─── Текст для работы ───
— Кто это, Камиль? — вполголоса спросил губернатор Шаймиев стоявшего рядом мэра Казани.
— Не знаю. Может быть, мы? — предположил мэр.
Бывший министр сельского хозяйства Российской Федерации г-н Гордеев — могучего ума человек и не в силах это скрыть.
«Молодой человек приезжает на село и начинает там материализовываться …»
Или: «Беспорядки во Франции устроили люди нетрадиционной национальности».
То есть, в случае чего, можно его и в МИД.
Будет не хуже, чем с сельским хозяйством…
В Московской мэрии выдавали реестры на земельные наделы под строительство. Объявили:
— Театральный центр Мейерхольда!
Получать документы вышел человек с другой фамилией.
— Мог бы и сам прийти, — хмуро заметил вице-мэр Шанцев.
Придя на открытие нового питерского телеканала, представитель президента на Неве и будущий губернатор города г-жа Матвиенко рассказала общественности правду о своих вкусах:
— Хочется уже человечинки!
В нужное время, в нужном месте
Г-жа Матвиенко не всегда была известна россиянам.
─── Исходный материал ───
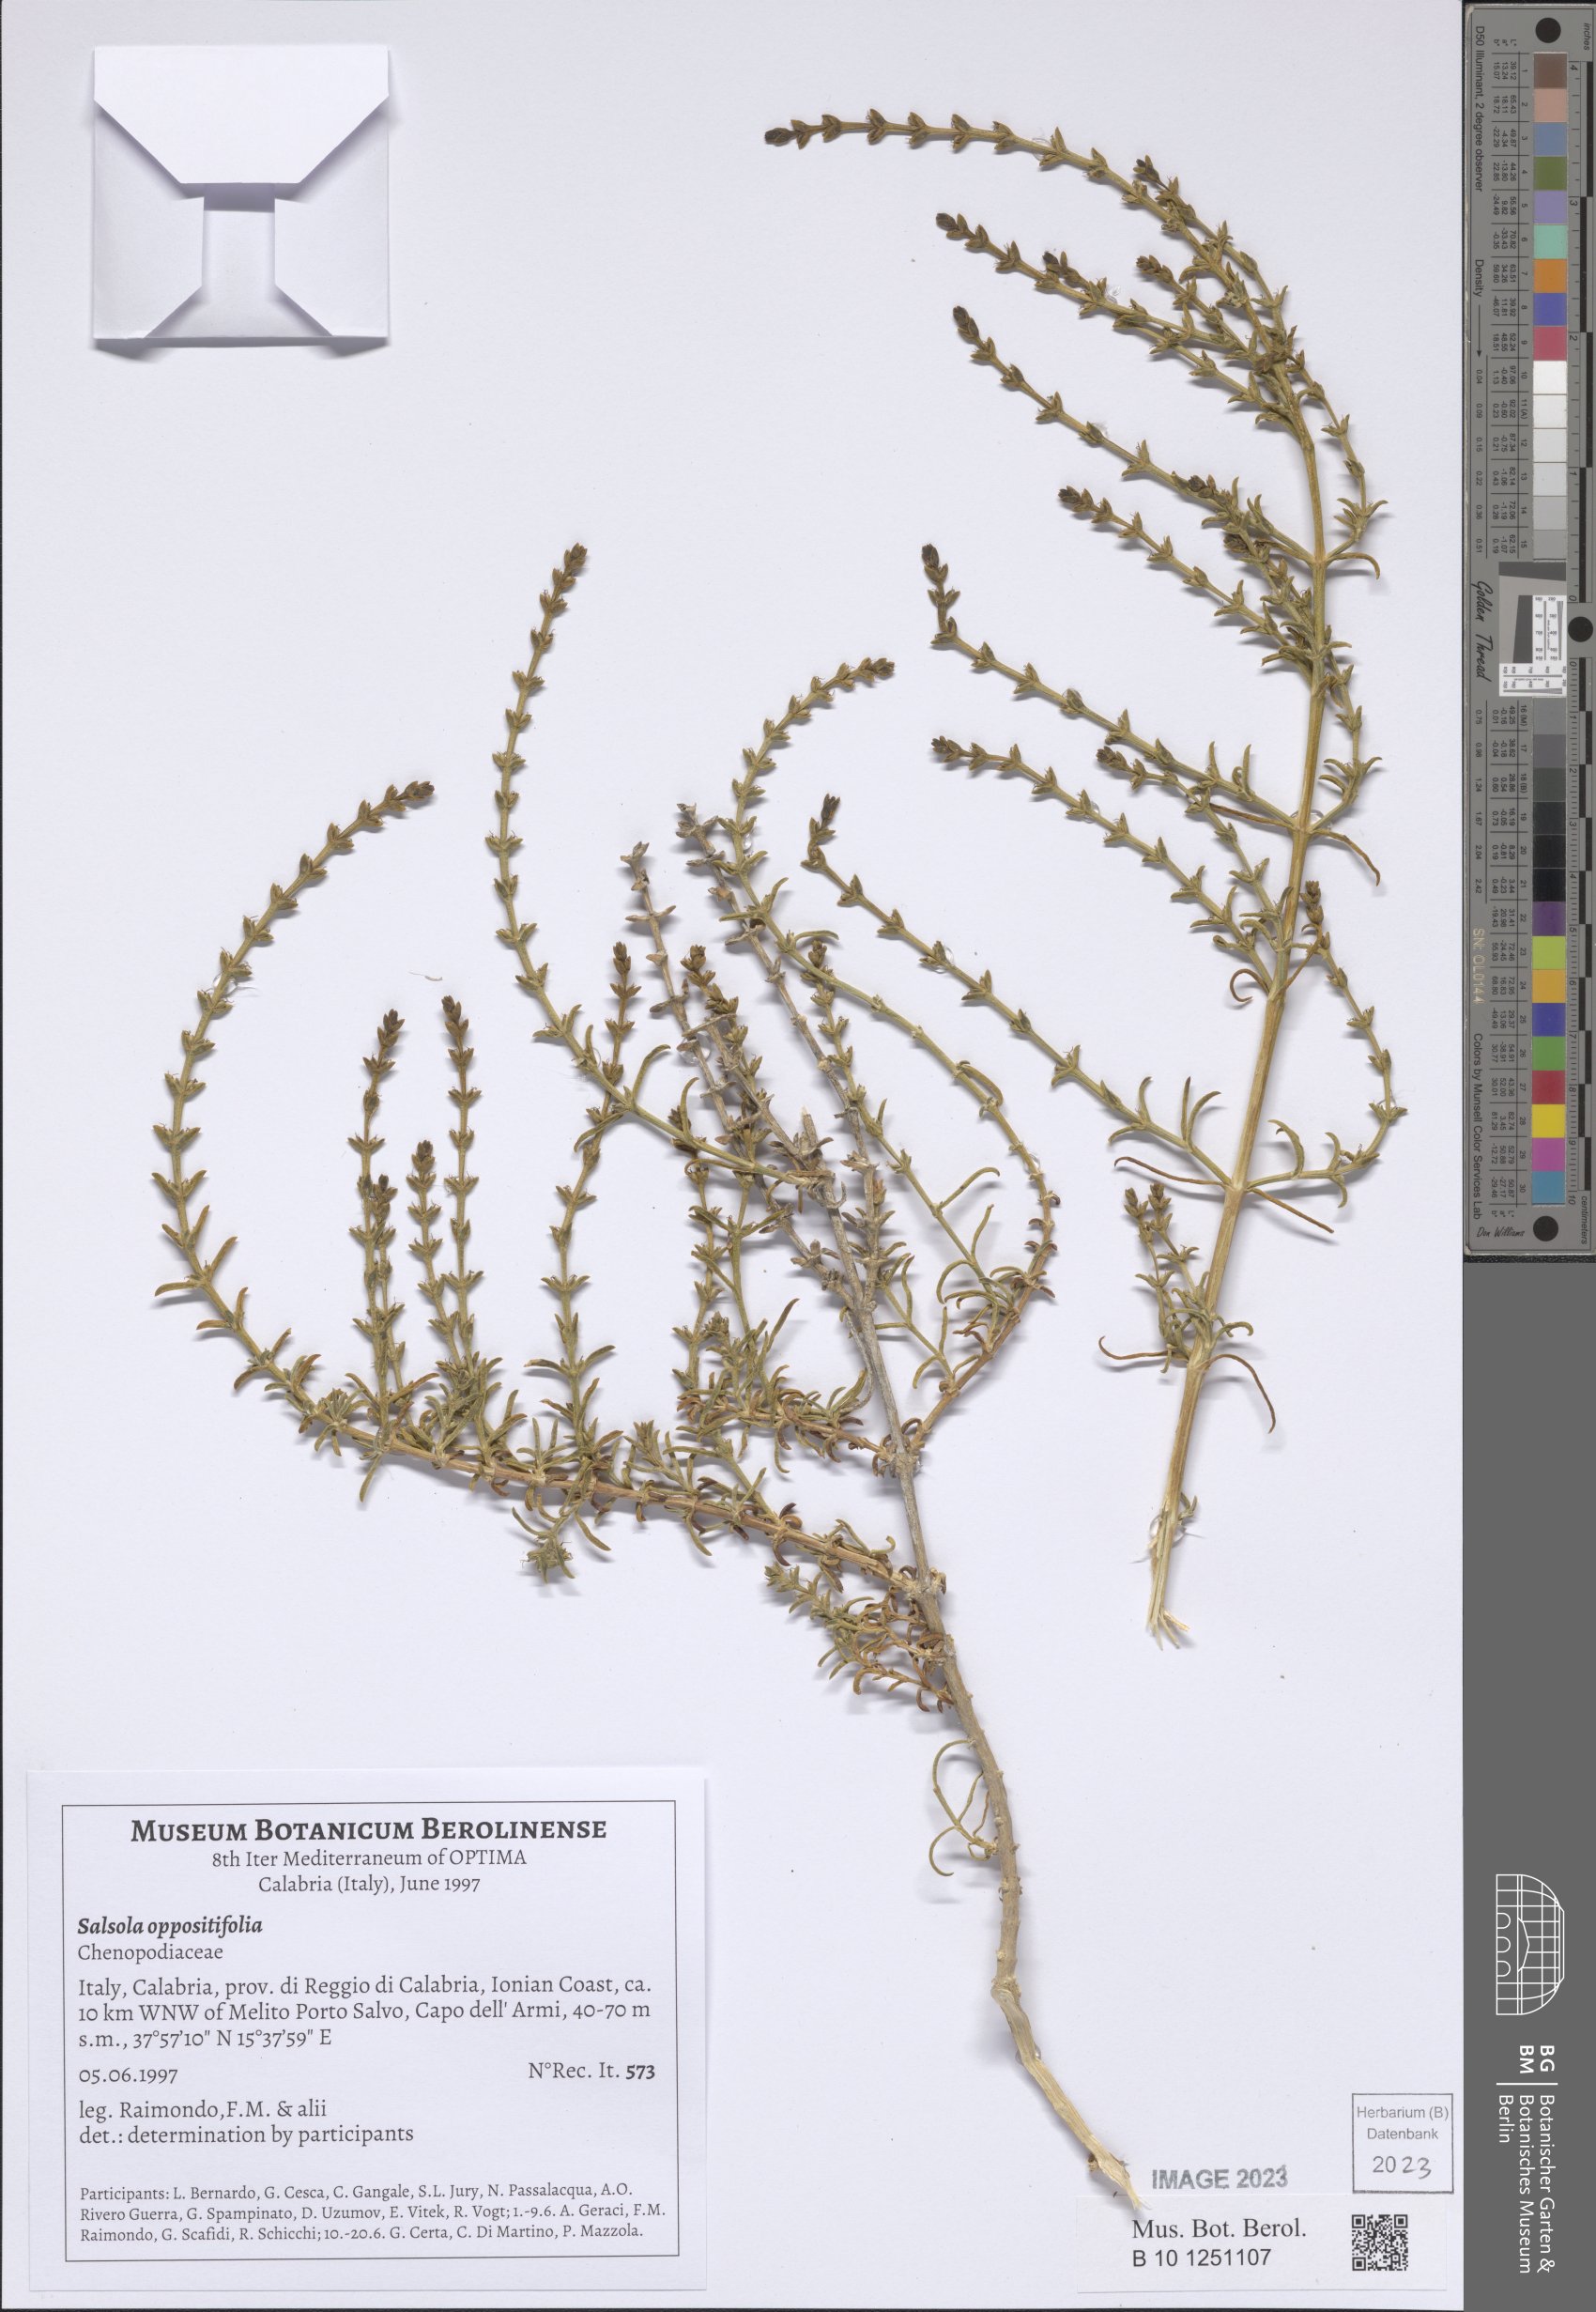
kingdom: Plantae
───
Что сделать ▸ Перепишите часть текста о ляпах чиновников, которая начинается словами «Получать документы вышел» и заканчивается словами «была известна россиянам.», заменив в ней «вице-мэр» на «заместитель мэра».

Что получилось ▸
Получать документы вышел человек с другой фамилией.
— Мог бы и сам прийти, — хмуро заметил заместитель мэра Шанцев.
Придя на открытие нового питерского телеканала, представитель президента на Неве и будущий губернатор города г-жа Матвиенко рассказала общественности правду о своих вкусах:
— Хочется уже человечинки!
В нужное время, в нужном месте
Г-жа Матвиенко не всегда была известна россиянам.